Although photos prove that he’d attended some races in the past with an uncle, Colton doesn’t recall any of that. But watching him navigate the pits, clutching that T-shirt and a toy sprint car his grandma had bought him, I guessed he might remember this night for a while.

In addition to Grant, he’d met drivers Dave Darland and Logan Seavey and chatted with veteran mechanic Jeff Walker.

“I work on that car,” said Walker, nodding toward Grant’s blue sprinter.

“Cool,” said the boy, drawing out the word the way kids do.

It was dawning on him that all the colorful cars he’d just watched were not just bigger, louder versions of the toy in his hands. This was something real. People drove these cars. Other people worked on them, fiddling with engines, measuring things, scraping mud. And when the last race ended, people rolled the cars into giant trailers and stood around talking about how things had gone.

I can’t imagine that it all made sense to him. But it seemed to me that a light had been switched on, just as there was once a light-switch moment for you, for me, for all of us.

In my case, it happened 50 summers ago in a small garage where a handful of adult males hovered over a black coupe-bodied modified.
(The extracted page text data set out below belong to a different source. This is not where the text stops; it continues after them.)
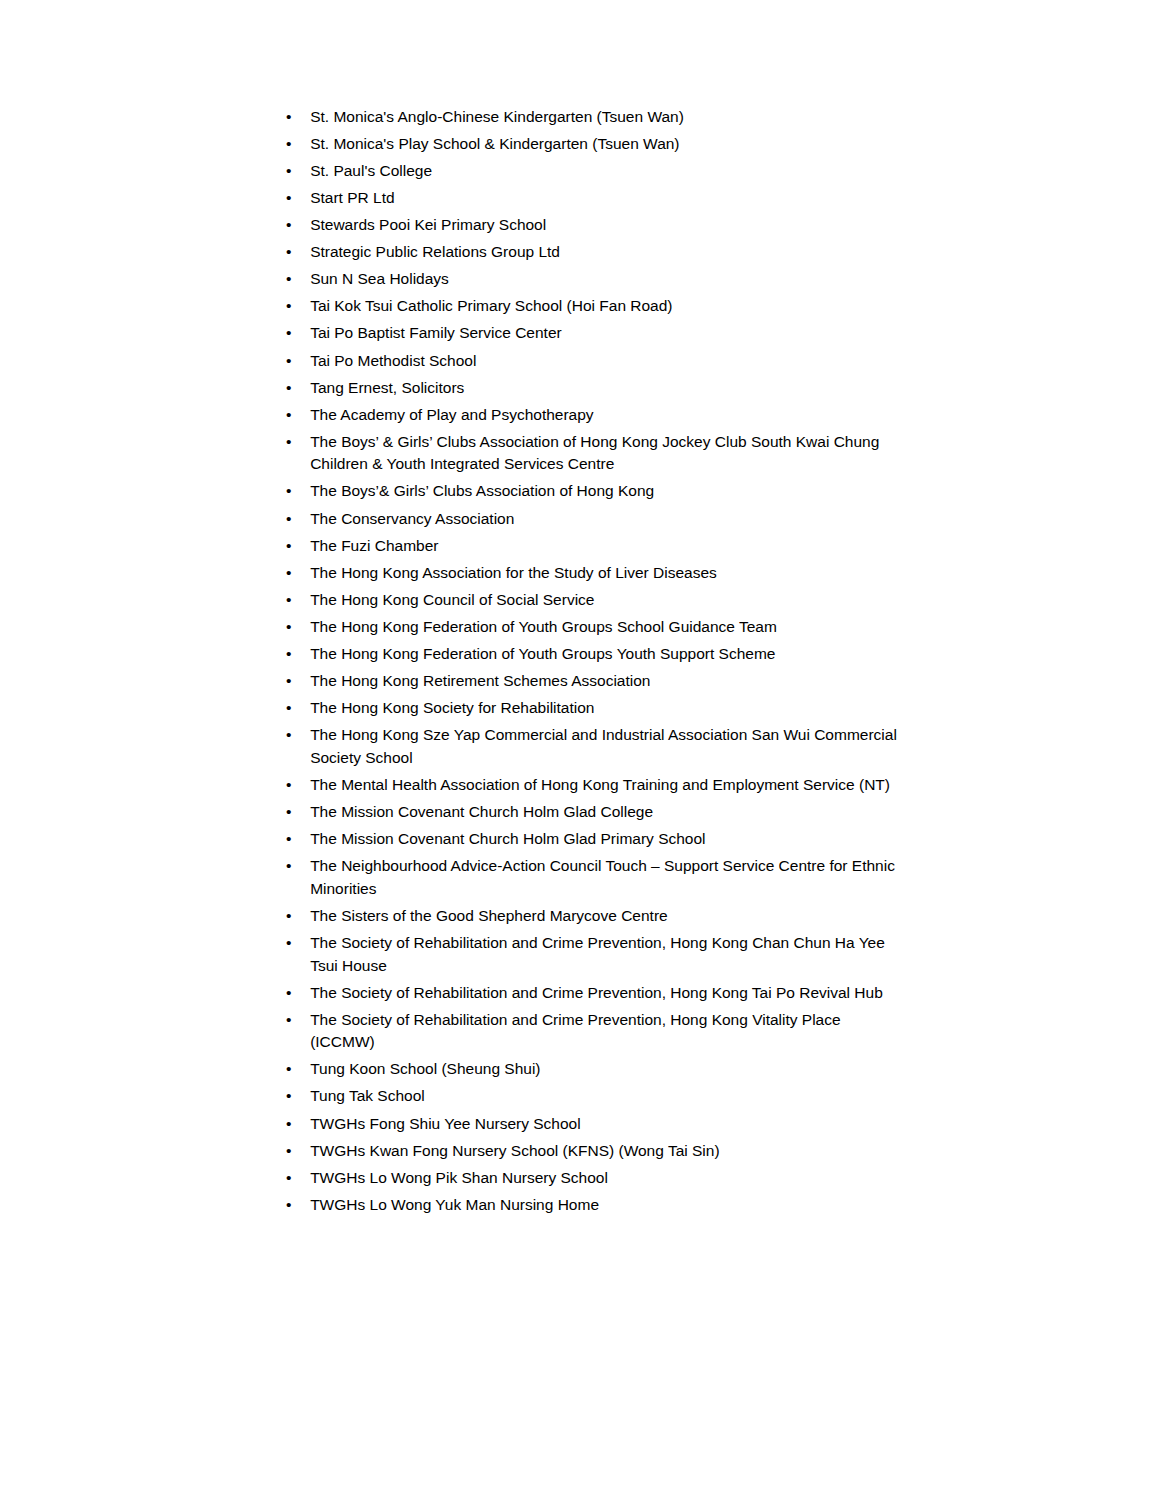St. Monica's Anglo-Chinese Kindergarten (Tsuen Wan)
St. Monica's Play School & Kindergarten (Tsuen Wan)
St. Paul's College
Start PR Ltd
Stewards Pooi Kei Primary School
Strategic Public Relations Group Ltd
Sun N Sea Holidays
Tai Kok Tsui Catholic Primary School (Hoi Fan Road)
Tai Po Baptist Family Service Center
Tai Po Methodist School
Tang Ernest, Solicitors
The Academy of Play and Psychotherapy
The Boys’ & Girls’ Clubs Association of Hong Kong Jockey Club South Kwai Chung Children & Youth Integrated Services Centre
The Boys’& Girls’ Clubs Association of Hong Kong
The Conservancy Association
The Fuzi Chamber
The Hong Kong Association for the Study of Liver Diseases
The Hong Kong Council of Social Service
The Hong Kong Federation of Youth Groups School Guidance Team
The Hong Kong Federation of Youth Groups Youth Support Scheme
The Hong Kong Retirement Schemes Association
The Hong Kong Society for Rehabilitation
The Hong Kong Sze Yap Commercial and Industrial Association San Wui Commercial Society School
The Mental Health Association of Hong Kong Training and Employment Service (NT)
The Mission Covenant Church Holm Glad College
The Mission Covenant Church Holm Glad Primary School
The Neighbourhood Advice-Action Council Touch – Support Service Centre for Ethnic Minorities
The Sisters of the Good Shepherd Marycove Centre
The Society of Rehabilitation and Crime Prevention, Hong Kong Chan Chun Ha Yee Tsui House
The Society of Rehabilitation and Crime Prevention, Hong Kong Tai Po Revival Hub
The Society of Rehabilitation and Crime Prevention, Hong Kong Vitality Place (ICCMW)
Tung Koon School (Sheung Shui)
Tung Tak School
TWGHs Fong Shiu Yee Nursery School
TWGHs Kwan Fong Nursery School (KFNS) (Wong Tai Sin)
TWGHs Lo Wong Pik Shan Nursery School
TWGHs Lo Wong Yuk Man Nursing Home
It belonged to Tom Ormsby, who raced it on Saturday nights at a Connecticut bullring called Plainville Stadium. I had been to Plainville many times, but at 13 I was too young for a pit pass. A neighbor girl dated a guy who worked on Ormsby’s crew and when she asked one evening if I wanted to see where they kept the car, I jumped at the chance. We had different agendas, of course. She wanted to see her guy and I wanted a close-up peek at that coupe.
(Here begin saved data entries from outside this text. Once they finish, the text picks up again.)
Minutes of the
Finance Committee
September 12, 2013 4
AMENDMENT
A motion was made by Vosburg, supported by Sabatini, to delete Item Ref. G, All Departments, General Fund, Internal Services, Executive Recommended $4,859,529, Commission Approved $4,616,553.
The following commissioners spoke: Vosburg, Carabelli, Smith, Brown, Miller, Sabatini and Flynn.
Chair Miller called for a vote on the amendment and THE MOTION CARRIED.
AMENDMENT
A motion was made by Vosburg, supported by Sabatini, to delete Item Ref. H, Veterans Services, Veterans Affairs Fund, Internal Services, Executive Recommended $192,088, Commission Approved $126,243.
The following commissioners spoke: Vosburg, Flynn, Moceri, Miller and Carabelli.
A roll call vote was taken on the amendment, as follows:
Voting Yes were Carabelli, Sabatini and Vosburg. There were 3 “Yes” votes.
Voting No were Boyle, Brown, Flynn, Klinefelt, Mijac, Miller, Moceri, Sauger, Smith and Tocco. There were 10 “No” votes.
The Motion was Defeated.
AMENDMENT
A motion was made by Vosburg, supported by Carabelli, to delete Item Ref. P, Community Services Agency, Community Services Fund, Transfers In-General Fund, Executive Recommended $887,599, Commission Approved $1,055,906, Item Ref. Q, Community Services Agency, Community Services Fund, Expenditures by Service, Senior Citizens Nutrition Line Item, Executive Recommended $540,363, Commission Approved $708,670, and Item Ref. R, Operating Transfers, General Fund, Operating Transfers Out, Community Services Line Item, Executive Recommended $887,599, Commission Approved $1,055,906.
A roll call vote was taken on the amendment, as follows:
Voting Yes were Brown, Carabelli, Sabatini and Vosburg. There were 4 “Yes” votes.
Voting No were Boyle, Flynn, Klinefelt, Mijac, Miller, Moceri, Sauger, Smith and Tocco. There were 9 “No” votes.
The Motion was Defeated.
I examined every inch of it, from its stark interior outward to its front and rear bumpers. But mostly I watched those men work on it.

After that garage visit, racing never looked the same to me. I had no skin in the game, but I now understood that many people did. If Plainville Stadium drew 30 modifieds and 30 more cars in its full-bodied support class, and each of those cars had a crew of five, there were 300 people intimately involved in what I watched every Saturday.
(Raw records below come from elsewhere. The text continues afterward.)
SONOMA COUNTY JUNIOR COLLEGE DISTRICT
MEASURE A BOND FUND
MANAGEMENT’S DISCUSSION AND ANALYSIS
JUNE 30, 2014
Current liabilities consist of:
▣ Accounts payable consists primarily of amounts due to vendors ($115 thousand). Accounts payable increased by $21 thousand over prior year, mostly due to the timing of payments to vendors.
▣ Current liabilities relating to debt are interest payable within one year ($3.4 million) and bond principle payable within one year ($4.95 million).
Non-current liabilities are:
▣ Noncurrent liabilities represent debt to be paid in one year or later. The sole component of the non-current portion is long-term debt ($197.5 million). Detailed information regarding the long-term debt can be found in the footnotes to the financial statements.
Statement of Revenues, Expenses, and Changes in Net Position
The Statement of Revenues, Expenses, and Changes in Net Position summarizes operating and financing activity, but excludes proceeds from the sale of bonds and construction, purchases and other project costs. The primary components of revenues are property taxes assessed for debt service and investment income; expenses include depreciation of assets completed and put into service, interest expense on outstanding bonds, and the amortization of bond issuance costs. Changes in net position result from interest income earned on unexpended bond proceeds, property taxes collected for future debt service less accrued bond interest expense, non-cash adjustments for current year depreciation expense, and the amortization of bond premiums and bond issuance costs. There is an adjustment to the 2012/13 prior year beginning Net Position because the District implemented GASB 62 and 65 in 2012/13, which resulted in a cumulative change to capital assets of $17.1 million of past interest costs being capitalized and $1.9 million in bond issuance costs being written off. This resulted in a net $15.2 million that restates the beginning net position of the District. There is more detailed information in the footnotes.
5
I’d read in one of the trade papers I’d bought that there were something like 700 short tracks across the United States. Quick math said that more than 200,000 people were hovering over race cars on Tuesday nights and Thursday nights.

Just like that, racing changed for me.

I can’t imagine that Colton felt the same jolt I experienced in 1973. He belongs to an overstimulated generation fueled by video games and YouTube clips, so racing has some fierce competition if it wants to grab him. But he insisted on wearing his Justin Grant shirt to bed and he wore it again the next night when, via livestream, he watched Grant drive to victory.

He was certain that by wearing that T-shirt, he had somehow contributed to Grant’s winning effort. No one in his family was going to suggest otherwise.

As always, Indiana Sprint Week was full of buzz. For Jake Swanson and Emerson Axsom, 24-hour redemption was a theme: Swanson flipped at Terre Haute and won the next night at Lincoln Park, while Axsom missed the Lincoln Park feature on Thursday and won at Bloomington on Friday. Mitchel Moles walked away from a Kokomo crash that sawed his car in half just ahead of the engine.

Grant won three of the seven ISW features — the Haubstadt finale rained out — but the series title went to consistent Brady Bacon.

Something tells me that in my long-term memory, all of that will take a back seat to the sparkle I saw in Colton’s wide eyes as he stared up at Darland, Seavey, Grant and Walker. Not because he’s my grandson, but because he is a 10-year-old who rode home that night in love with everything he’d seen. I’ll remember that and I’ll smile.

So this is not one of those sappy columns that ends by suggesting you take a kid to the races because it’s good for the track, or good for the sport. Sure, that might be true. But I think you’ll find that it can be pretty damn good for you, too.

 

This story appeared in the August 9, 2023 edition of the SPEED SPORT Insider.